La Cour Européenne des droits de l’Homme admet que toute détention régulière entraîne évidemment une restriction à la vie privée et familiale de l’intéressé.

Mais elle n’exclut pas que l’éloignement de la famille, par exemple, puisse, dans certaines circonstances spécifiques, constituer une ingérence dans la vie familiale du détenu. En France, sont en principe considérées comme non susceptibles de recours les décisions de changement d’affectation d’une maison d’arrêt à un établissement pour peines (CE, 14 déc. 2007, n° 290730), mais pas l’inverse. Et le changement d’affectation est contestable par le détenu lorsqu’il s’accompagne « d’une modification du régime de détention entraînant une aggravation des conditions de détention » (CE, 13 nov. 2013, n° 355742) comme en cas de rejet d’une demande de changement formulée par le détenu lui-même (CE, 13 nov. 2013, n° 338720).
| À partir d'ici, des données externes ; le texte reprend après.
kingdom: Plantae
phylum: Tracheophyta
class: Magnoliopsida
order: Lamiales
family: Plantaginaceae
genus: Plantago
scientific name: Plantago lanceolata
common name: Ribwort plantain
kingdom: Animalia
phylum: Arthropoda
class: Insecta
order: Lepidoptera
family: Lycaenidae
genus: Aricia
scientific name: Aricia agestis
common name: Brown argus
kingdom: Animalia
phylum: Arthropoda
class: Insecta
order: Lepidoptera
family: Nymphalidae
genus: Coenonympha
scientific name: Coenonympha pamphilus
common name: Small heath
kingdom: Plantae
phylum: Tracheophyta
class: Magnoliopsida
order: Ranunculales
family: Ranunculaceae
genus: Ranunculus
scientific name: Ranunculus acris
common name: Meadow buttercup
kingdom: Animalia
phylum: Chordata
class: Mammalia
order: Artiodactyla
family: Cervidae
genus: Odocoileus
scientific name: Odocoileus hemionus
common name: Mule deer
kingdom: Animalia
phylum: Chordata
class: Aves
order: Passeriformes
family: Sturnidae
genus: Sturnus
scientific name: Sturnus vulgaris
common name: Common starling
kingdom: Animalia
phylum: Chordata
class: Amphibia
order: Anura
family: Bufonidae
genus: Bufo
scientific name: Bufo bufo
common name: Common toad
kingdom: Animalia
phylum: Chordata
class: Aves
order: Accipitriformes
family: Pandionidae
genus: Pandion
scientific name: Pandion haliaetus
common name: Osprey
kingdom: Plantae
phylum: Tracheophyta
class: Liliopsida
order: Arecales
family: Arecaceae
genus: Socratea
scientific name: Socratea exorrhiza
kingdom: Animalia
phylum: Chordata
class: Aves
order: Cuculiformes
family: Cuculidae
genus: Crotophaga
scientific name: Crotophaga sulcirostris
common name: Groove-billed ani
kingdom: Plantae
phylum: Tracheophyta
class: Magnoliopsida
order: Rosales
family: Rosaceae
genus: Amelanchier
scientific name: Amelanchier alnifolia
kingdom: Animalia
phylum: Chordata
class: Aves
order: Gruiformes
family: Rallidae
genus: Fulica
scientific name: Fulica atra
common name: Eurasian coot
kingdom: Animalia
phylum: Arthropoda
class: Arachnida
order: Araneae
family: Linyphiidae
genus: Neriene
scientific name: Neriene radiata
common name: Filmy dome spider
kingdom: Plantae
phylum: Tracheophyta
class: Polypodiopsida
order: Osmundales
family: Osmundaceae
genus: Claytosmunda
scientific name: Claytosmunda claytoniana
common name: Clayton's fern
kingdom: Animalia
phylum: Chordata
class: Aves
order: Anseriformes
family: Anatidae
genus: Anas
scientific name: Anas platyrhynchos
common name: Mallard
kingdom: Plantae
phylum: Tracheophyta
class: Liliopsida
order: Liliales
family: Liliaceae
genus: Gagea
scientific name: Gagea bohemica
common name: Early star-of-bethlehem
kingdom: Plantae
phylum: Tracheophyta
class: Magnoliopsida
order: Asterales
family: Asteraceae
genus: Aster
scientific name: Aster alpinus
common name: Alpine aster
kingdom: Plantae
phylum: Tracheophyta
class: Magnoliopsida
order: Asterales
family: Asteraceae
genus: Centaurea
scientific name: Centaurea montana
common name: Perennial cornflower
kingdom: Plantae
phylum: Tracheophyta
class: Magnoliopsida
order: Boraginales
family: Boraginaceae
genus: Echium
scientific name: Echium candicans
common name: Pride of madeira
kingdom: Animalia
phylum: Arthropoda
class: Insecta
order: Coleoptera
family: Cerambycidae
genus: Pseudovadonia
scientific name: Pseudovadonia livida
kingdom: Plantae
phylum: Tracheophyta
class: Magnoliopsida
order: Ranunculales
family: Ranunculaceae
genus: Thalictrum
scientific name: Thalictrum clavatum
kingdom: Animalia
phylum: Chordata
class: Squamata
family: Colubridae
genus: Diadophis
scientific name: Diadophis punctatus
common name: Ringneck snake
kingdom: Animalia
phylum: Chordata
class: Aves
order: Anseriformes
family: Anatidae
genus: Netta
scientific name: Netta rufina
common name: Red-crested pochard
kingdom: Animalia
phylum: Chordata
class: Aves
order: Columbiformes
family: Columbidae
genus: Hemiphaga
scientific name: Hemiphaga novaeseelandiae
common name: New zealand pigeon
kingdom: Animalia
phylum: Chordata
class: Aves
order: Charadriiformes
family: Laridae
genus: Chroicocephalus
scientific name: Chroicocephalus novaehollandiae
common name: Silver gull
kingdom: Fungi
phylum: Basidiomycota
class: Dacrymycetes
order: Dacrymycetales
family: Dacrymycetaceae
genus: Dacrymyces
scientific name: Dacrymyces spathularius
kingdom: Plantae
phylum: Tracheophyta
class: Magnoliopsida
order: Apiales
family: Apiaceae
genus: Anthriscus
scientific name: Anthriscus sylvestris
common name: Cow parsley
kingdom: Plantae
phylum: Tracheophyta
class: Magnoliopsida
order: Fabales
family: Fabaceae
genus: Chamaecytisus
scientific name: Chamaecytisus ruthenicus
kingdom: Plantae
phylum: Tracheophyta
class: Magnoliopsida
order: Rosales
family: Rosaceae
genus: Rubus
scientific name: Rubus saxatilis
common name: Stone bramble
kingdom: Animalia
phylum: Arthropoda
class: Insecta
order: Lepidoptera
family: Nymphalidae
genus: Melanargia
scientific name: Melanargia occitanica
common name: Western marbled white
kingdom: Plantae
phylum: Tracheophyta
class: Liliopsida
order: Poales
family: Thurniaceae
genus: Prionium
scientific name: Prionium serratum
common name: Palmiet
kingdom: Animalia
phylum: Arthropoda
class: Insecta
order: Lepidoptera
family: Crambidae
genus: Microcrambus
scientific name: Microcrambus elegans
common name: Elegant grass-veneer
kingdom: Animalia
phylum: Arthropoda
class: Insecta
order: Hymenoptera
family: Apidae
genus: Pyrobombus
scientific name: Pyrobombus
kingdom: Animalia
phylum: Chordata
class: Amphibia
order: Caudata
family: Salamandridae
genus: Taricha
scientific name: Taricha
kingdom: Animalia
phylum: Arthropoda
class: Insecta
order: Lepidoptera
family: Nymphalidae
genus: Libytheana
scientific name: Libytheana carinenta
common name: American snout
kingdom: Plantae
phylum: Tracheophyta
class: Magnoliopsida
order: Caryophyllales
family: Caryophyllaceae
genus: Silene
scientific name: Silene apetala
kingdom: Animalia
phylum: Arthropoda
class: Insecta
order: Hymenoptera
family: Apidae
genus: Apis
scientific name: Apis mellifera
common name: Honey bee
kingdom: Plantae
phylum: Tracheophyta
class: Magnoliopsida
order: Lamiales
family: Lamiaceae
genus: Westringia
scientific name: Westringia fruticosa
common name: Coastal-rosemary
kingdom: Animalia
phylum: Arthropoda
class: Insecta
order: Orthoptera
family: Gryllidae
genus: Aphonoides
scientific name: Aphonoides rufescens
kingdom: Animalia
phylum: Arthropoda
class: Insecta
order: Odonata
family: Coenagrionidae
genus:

Le choix du lieu d’emprisonnement ne devrait en aucun cas pouvoir être discuté par la personne incarcérée

Il n’est pas anormal que la détention ne prive pas le détenu du droit de recourir contre certaines situations, par exemple s’il subit des violences ou autres atteintes à son intégrité. Un délégué du Défenseur des droits est d’ailleurs présent dans chaque prison pour aider les personnes détenues à faire respecter leurs droits. Mais le choix du lieu d’emprisonnement ne devrait en aucun cas pouvoir être discuté par la personne condamnée à réclusion.

De même qu’il serait nécessaire que dans toutes les prisons, et pas seulement dans les nouveaux quartiers ultra-sécurisés, les détenus cessent de pouvoir disposer de téléphones portables et continuer de gérer leurs trafics à distance. A cet égard, il s’agit sans doute de changer la loi, mais surtout de faire évoluer les conditions de détention.